• [Exercise instructions]:
Please answer these from the passage on decision trees:
1. Which three domains does it name as using machine learning?
2. What two kinds of tasks can a decision tree be used for?
3. In what kind of decision trees does it say overfitting is common?

Machine learning has become a key technology in modern applications enabling systems to learn from data and make decisions. It is widely used in domains such as healthcare, finance, and recommendation systems. Among various machine learning techniques decision tree algorithms are popular due to their simplicity, ease of implementation, and interpretability [1].
A decision tree is a supervised learning algorithm that can be used for both classification and regression tasks. It works by recursively partitioning the data into subsets based on feature values, making decisions at each node to maximize a specific criterion. On the other hand despite these advantages decision trees suffer from a significant limitation known as overfitting. Overfitting occurs when a model is trained too well on the training data and captures noise instead of meaningful patterns. As a result, model performs well on training data but fails to generalize effectively to unseen data. This issue is common in deep decision trees where excessive branching makes the model highly specific and less robust. This leads to weak adaptability of new, unseen data undermining the model’s predictive or explanatory power [2], [3].

• [Data extract]:
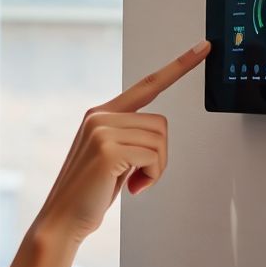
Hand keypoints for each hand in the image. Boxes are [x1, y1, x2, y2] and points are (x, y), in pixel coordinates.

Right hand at [31, 38, 210, 245]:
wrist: (62, 219)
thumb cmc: (89, 193)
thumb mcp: (112, 157)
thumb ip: (130, 138)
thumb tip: (157, 139)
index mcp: (100, 114)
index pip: (147, 85)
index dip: (178, 66)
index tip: (203, 48)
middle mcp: (99, 116)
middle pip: (161, 123)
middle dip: (159, 156)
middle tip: (139, 178)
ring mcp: (102, 130)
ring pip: (160, 140)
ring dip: (156, 168)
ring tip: (132, 183)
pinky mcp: (108, 149)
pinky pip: (154, 156)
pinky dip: (152, 176)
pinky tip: (133, 188)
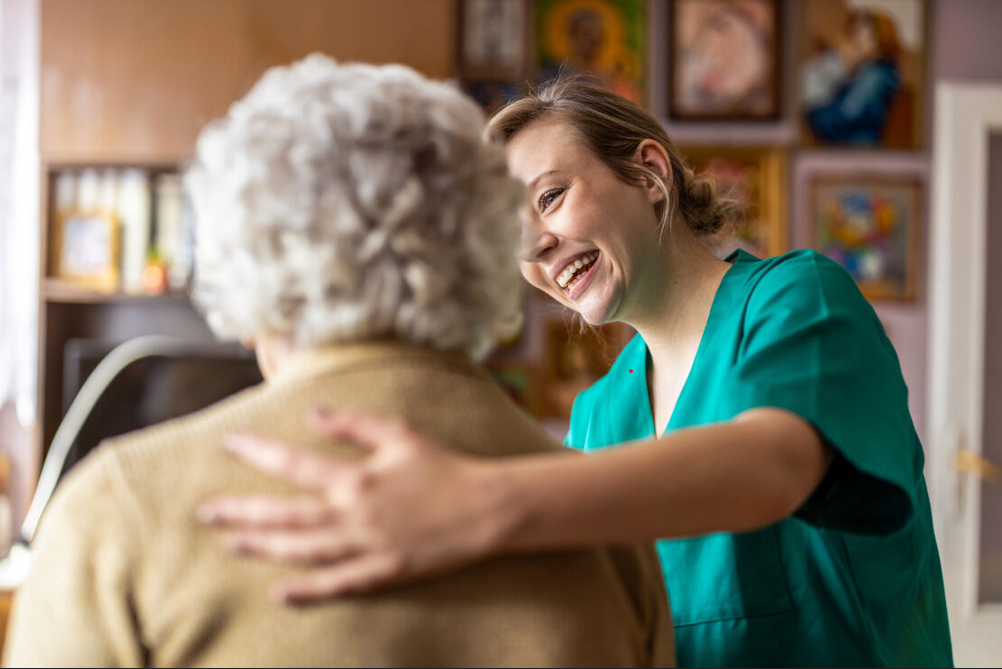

• [Task result]:
1. Healthcare, finance, and recommendation systems.
2. Classification and regression.
3. Deep decision trees.